Was den Monat September 2016 angeht, wäre bis zur Auszahlung des ersten Gehaltes in Betracht gekommen, dass seitens des Beklagten höhere Leistungen auf Darlehensbasis erbracht werden. Soweit der Kläger generell Darlehen ablehnt, liegt dies allein in seinem Verantwortungsbereich und vermag keinen wichtigen Grund für sein Verhalten zu begründen. Allein schon die ausdrücklich im Gesetz (§ 24 Abs. 4 SGB II) vorgesehene Möglichkeit einer Darlehensgewährung zeigt, dass die Inanspruchnahme eines solchen Darlehens nicht per se unzumutbar sein kann.
Allgemein ist noch zu erwähnen, dass die entsprechenden Fahrtkosten bei der Berechnung des Leistungsanspruches auf Arbeitslosengeld II gem. § 11b Abs. 1 S. 1 Nr. 5 SGB II vom Einkommen abgesetzt werden (bzw. gem. § 11b Abs. 2 SGB II durch eine Pauschale von 100,- EUR mit abgegolten werden).
(2) In Anbetracht der vorstehenden Erwägungen vermag das Gericht keine Schikane (§ 226 BGB) o.ä. des Beklagten zu erkennen.
(3) Soweit der Kläger in seiner Klagebegründung zudem eine Verfassungswidrigkeit der Sanktionsvorschrift des § 31 SGB II geltend gemacht hat, greift auch dieser klägerische Hinweis auf eine solche vermeintliche Verfassungswidrigkeit und die entsprechende Richtervorlage des SG Gotha (Vorlagebeschluss vom 02.08.2016, Az.: S 15 AS 5157/14) nicht durch. Insbesondere sind vom BVerfG keine voraussetzungslosen steuerfinanzierten Staatsleistungen gefordert worden (Bayer. LSG, Beschluss vom 25.08.2015, Az.: L 11 AS 558/15 B ER, Rn. 13 a.E.). Auch nach Auffassung des BSG bestehen gegen eine Minderung des Arbeitslosengeld II-Anspruchs um 30% des maßgebenden Regelbedarfs auf Grund einer Pflichtverletzung keine durchgreifenden verfassungsrechtlichen Bedenken (Urteil vom 29.04.2015, Az.: B 14 AS 19/14 R, Leitsatz 2).

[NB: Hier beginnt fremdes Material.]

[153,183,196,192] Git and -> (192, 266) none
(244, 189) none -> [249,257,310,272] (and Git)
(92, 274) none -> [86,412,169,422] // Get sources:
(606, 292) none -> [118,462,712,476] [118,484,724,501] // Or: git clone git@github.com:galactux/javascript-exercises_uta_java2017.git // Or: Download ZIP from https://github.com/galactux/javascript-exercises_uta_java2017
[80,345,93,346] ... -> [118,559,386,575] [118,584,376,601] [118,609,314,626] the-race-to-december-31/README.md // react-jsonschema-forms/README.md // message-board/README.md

c) Hinsichtlich der Höhe des Sanktionsumfangs hat der Beklagte in Anwendung von § 31a Abs. 1 S. 1 SGB II und unter Berücksichtigung des Umstandes, dass es sich um eine erste Pflichtverletzung handelte, zu Recht eine Minderung des Anspruchs des Klägers auf Arbeitslosengeld II um 30% des für ihn maßgebenden Regelbedarfs festgestellt. Auch Beginn und Dauer des Minderungszeitraums wurden gem. § 31b Abs. 1 S. 1 und 3 SGB II zutreffend bestimmt.
2. Aus den genannten Gründen war die Klage daher abzuweisen.
3. Die Kostenentscheidung beruht auf § 193 Abs. 1 S. 1 SGG.
4. Die Berufung ist nicht bereits nach § 144 Abs. 1 S. 1 Nr. 1 SGG zulässig, da der Wert des Beschwerdegegenstandes in Anbetracht eines streitgegenständlichen Zeitraums von 3 Monaten und einer Minderung von 30% des für den Kläger maßgebenden Regelbedarfs weniger als 750,- EUR beträgt. Gründe für eine Zulassung nach § 144 Abs. 2 SGG bestehen nicht.